━━━ EXCERPTED RECORDS
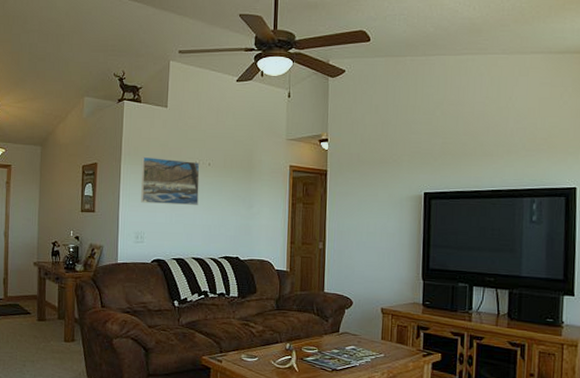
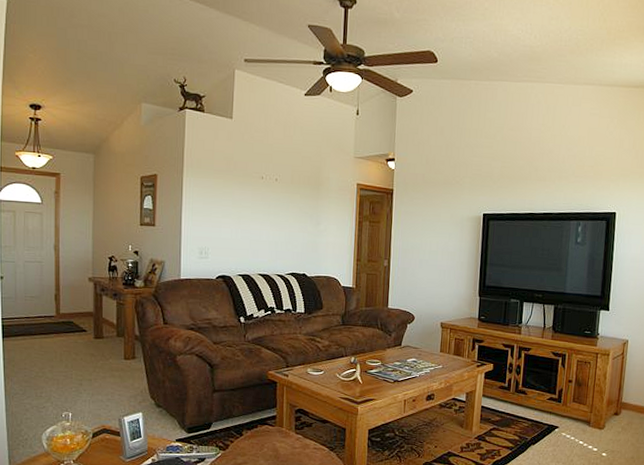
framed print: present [141,156,200,205] -> none [205,169,267,221]

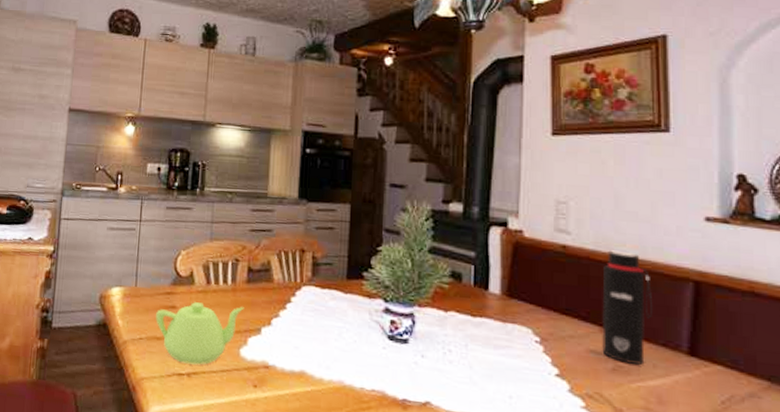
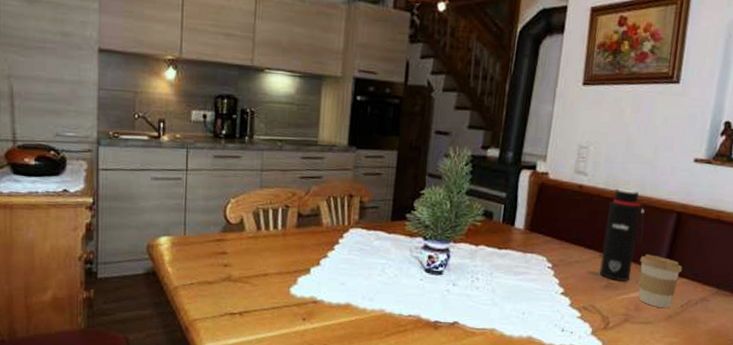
teapot: present [156,302,244,365] -> none [206,247,294,304]
coffee cup: none [654,331,714,404] -> present [638,254,682,309]

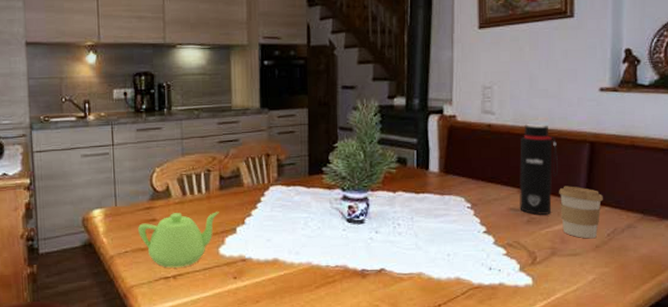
teapot: none [206,247,294,304] -> present [138,212,219,268]

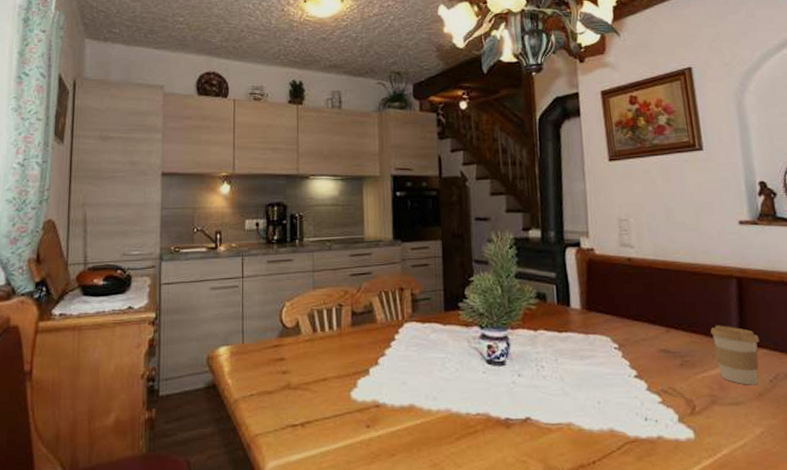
teapot: present [138,212,219,268] -> none [265,350,351,414]
water bottle: present [520,124,558,215] -> none [663,258,707,357]

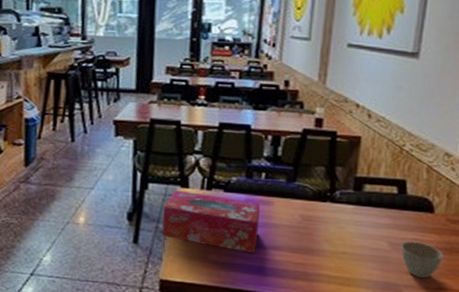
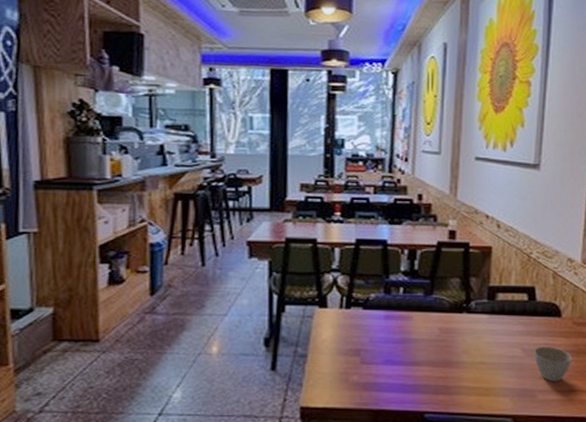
tissue box: present [162,190,260,253] -> none [301,311,399,371]

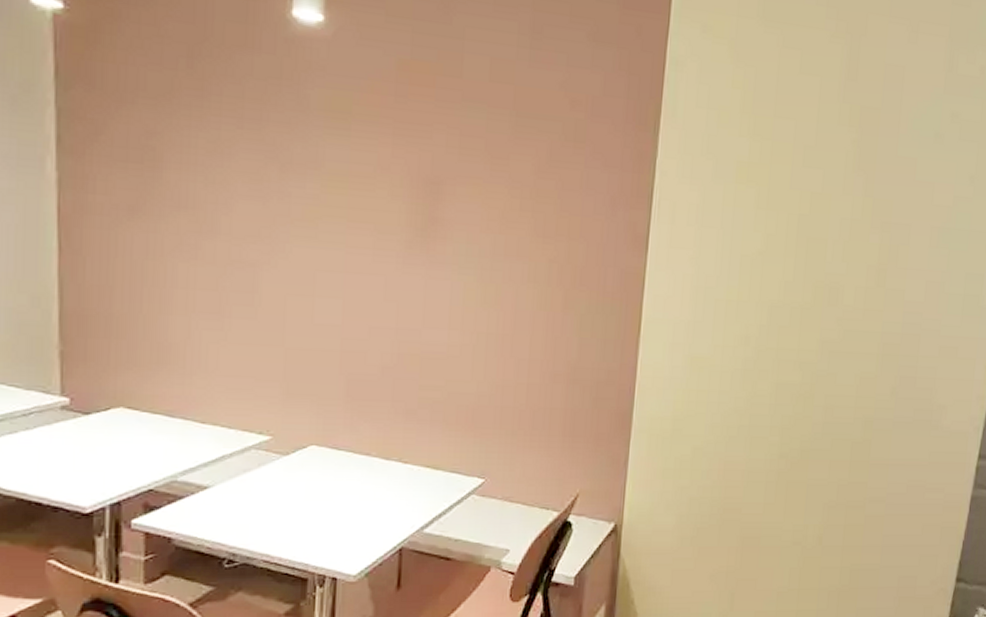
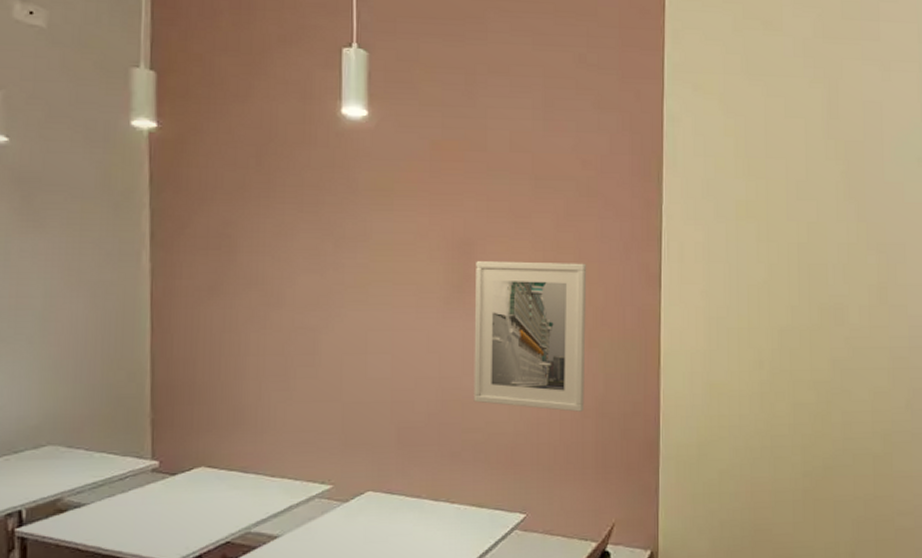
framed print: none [433,203,568,376] -> present [473,261,587,412]

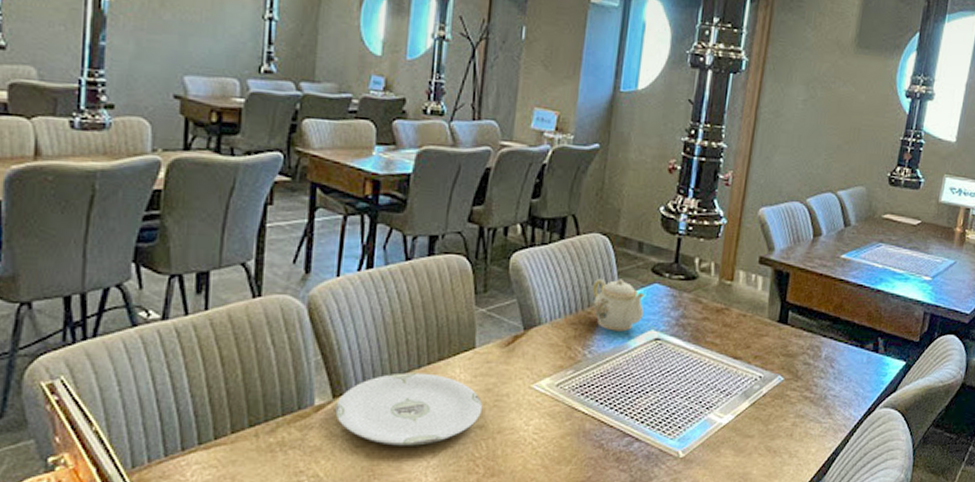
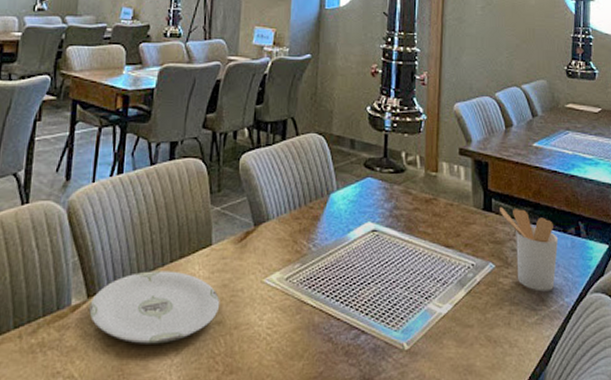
teapot: present [592,278,645,332] -> none [313,174,360,224]
utensil holder: none [796,320,855,405] -> present [500,207,559,292]

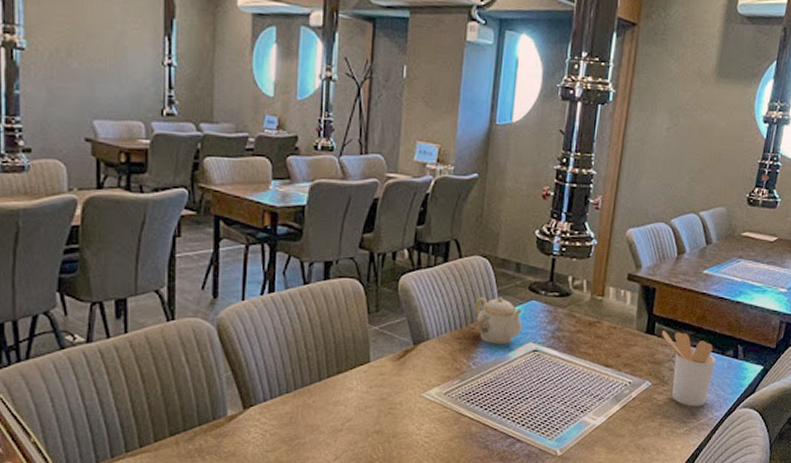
plate: present [89,271,220,344] -> none [246,385,379,450]
teapot: none [313,174,360,224] -> present [475,296,523,344]

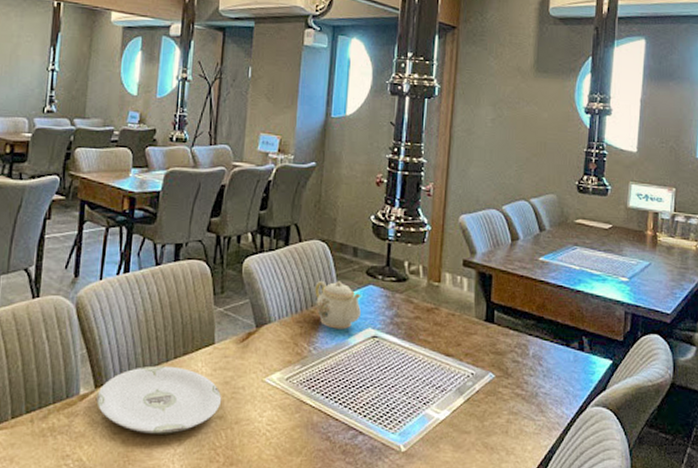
plate: none [246,385,379,450] -> present [96,365,222,434]
utensil holder: present [662,331,716,407] -> none [502,319,561,403]

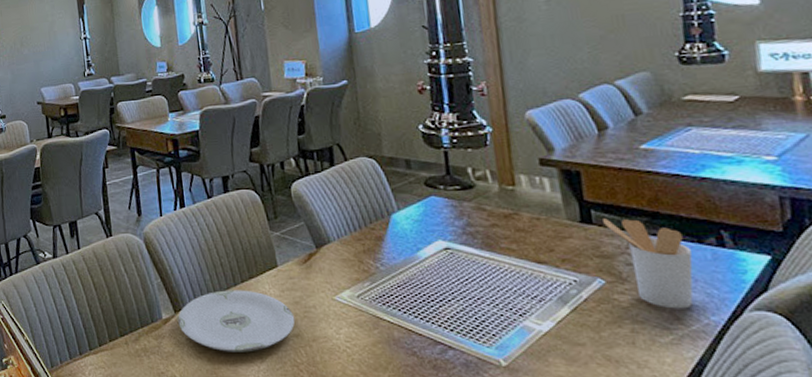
teapot: present [315,280,361,330] -> none [370,195,427,244]
utensil holder: none [502,319,561,403] -> present [603,218,694,309]

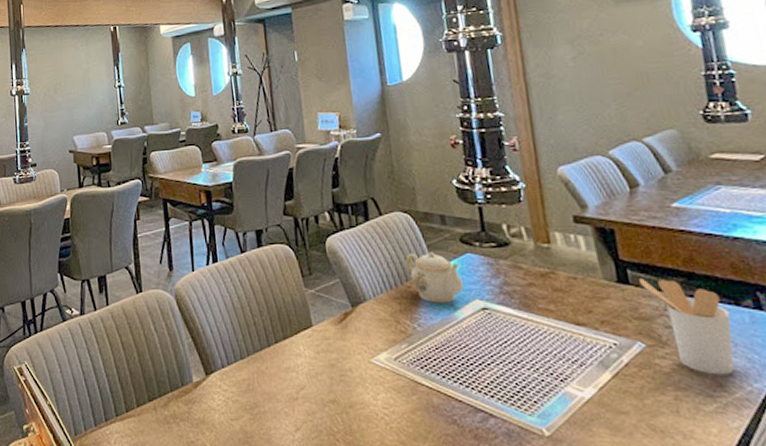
plate: present [178,290,295,352] -> none [209,351,331,420]
teapot: none [370,195,427,244] -> present [406,252,464,303]

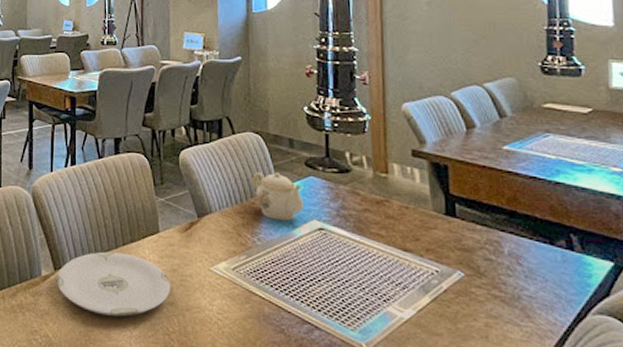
plate: none [209,351,331,420] -> present [57,251,171,317]
utensil holder: present [639,279,735,375] -> none [466,213,545,308]

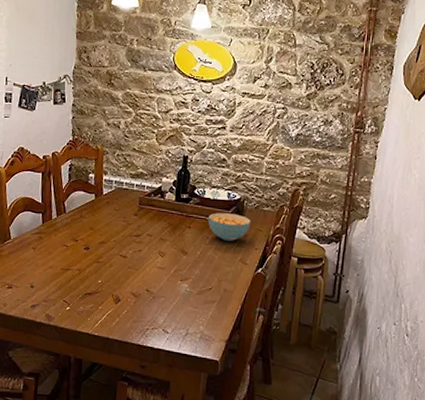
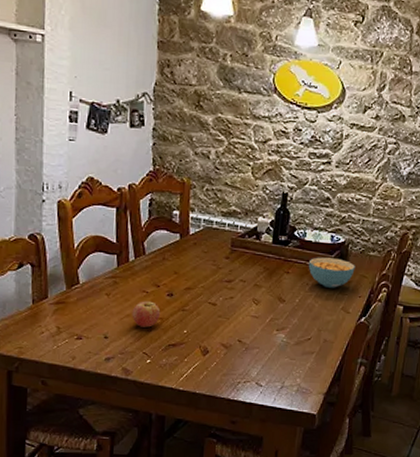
fruit: none [54,254,79,278] -> present [131,301,161,328]

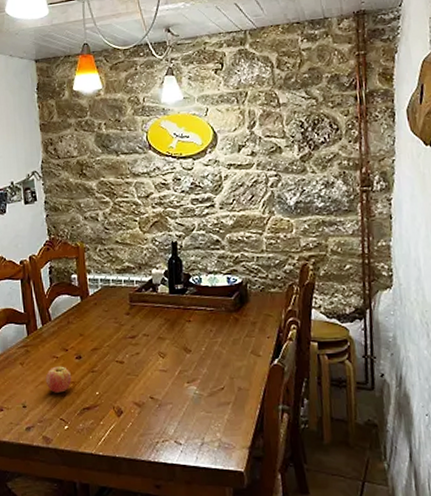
cereal bowl: present [308,257,355,288] -> none [208,300,258,332]

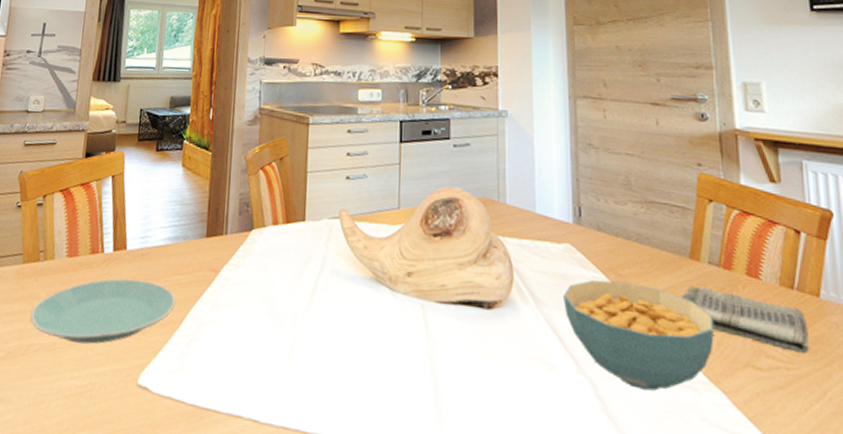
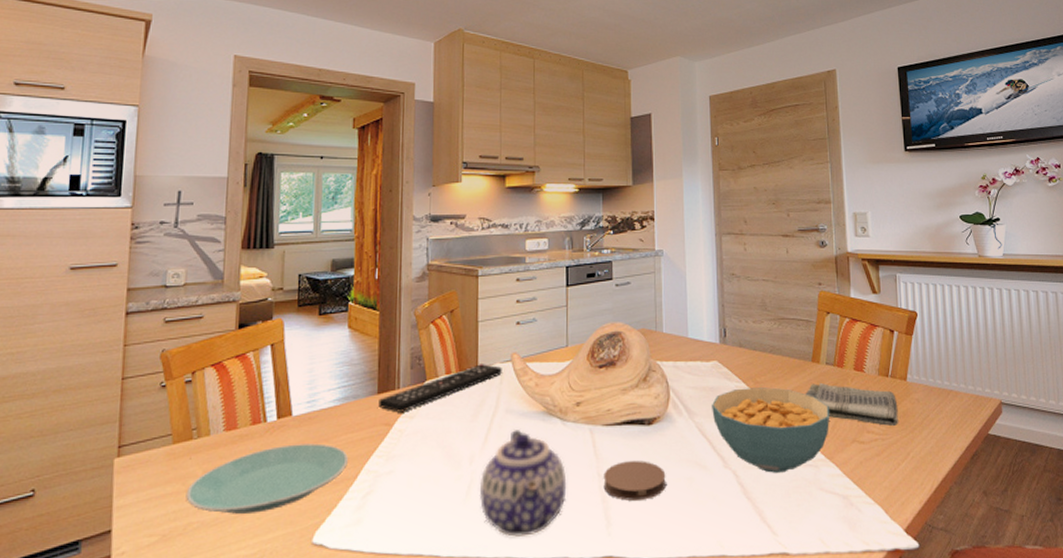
remote control: none [206,217,330,260] -> present [378,364,502,413]
teapot: none [301,294,395,416] -> present [479,430,567,537]
coaster: none [435,347,508,397] -> present [603,461,666,501]

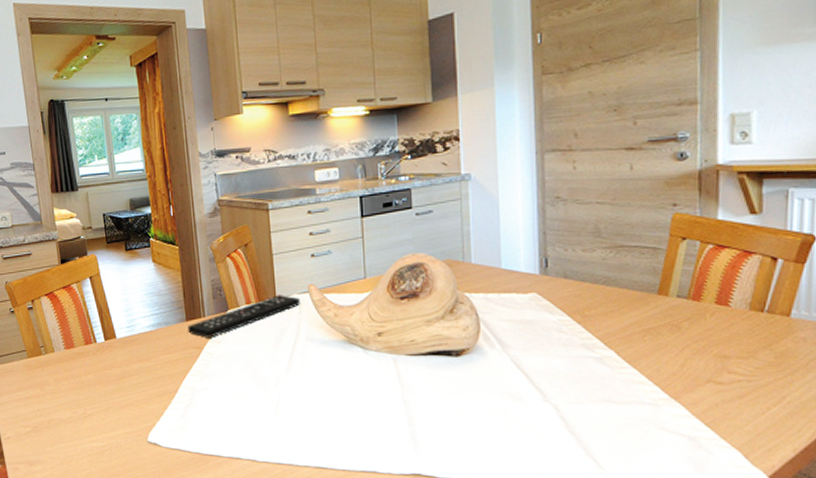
plate: present [186,443,348,514] -> none [45,362,168,415]
teapot: present [479,430,567,537] -> none [287,356,372,450]
coaster: present [603,461,666,501] -> none [409,390,477,427]
cereal bowl: present [712,387,829,473] -> none [529,322,678,410]
dish towel: present [805,382,898,426] -> none [647,317,774,366]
━━━━━━
▸ **WORK TO BE COMPLETED**: Give back each of the records above word for word, apart from the pictures.

▸ **RESPONSE TO THE TASK**:
framed print: present [141,156,200,205] -> none [205,169,267,221]

teapot: present [156,302,244,365] -> none [206,247,294,304]
coffee cup: none [654,331,714,404] -> present [638,254,682,309]

teapot: none [206,247,294,304] -> present [138,212,219,268]

teapot: present [138,212,219,268] -> none [265,350,351,414]
water bottle: present [520,124,558,215] -> none [663,258,707,357]

tissue box: present [162,190,260,253] -> none [301,311,399,371]

framed print: none [433,203,568,376] -> present [473,261,587,412]

teapot: present [592,278,645,332] -> none [313,174,360,224]
utensil holder: none [796,320,855,405] -> present [500,207,559,292]

plate: present [89,271,220,344] -> none [246,385,379,450]
teapot: none [313,174,360,224] -> present [475,296,523,344]

plate: none [246,385,379,450] -> present [96,365,222,434]
utensil holder: present [662,331,716,407] -> none [502,319,561,403]

teapot: present [315,280,361,330] -> none [370,195,427,244]
utensil holder: none [502,319,561,403] -> present [603,218,694,309]

plate: present [178,290,295,352] -> none [209,351,331,420]
teapot: none [370,195,427,244] -> present [406,252,464,303]

plate: none [209,351,331,420] -> present [57,251,171,317]
utensil holder: present [639,279,735,375] -> none [466,213,545,308]

fruit: none [54,254,79,278] -> present [131,301,161,328]

cereal bowl: present [308,257,355,288] -> none [208,300,258,332]

remote control: none [206,217,330,260] -> present [378,364,502,413]
teapot: none [301,294,395,416] -> present [479,430,567,537]
coaster: none [435,347,508,397] -> present [603,461,666,501]

plate: present [186,443,348,514] -> none [45,362,168,415]
teapot: present [479,430,567,537] -> none [287,356,372,450]
coaster: present [603,461,666,501] -> none [409,390,477,427]
cereal bowl: present [712,387,829,473] -> none [529,322,678,410]
dish towel: present [805,382,898,426] -> none [647,317,774,366]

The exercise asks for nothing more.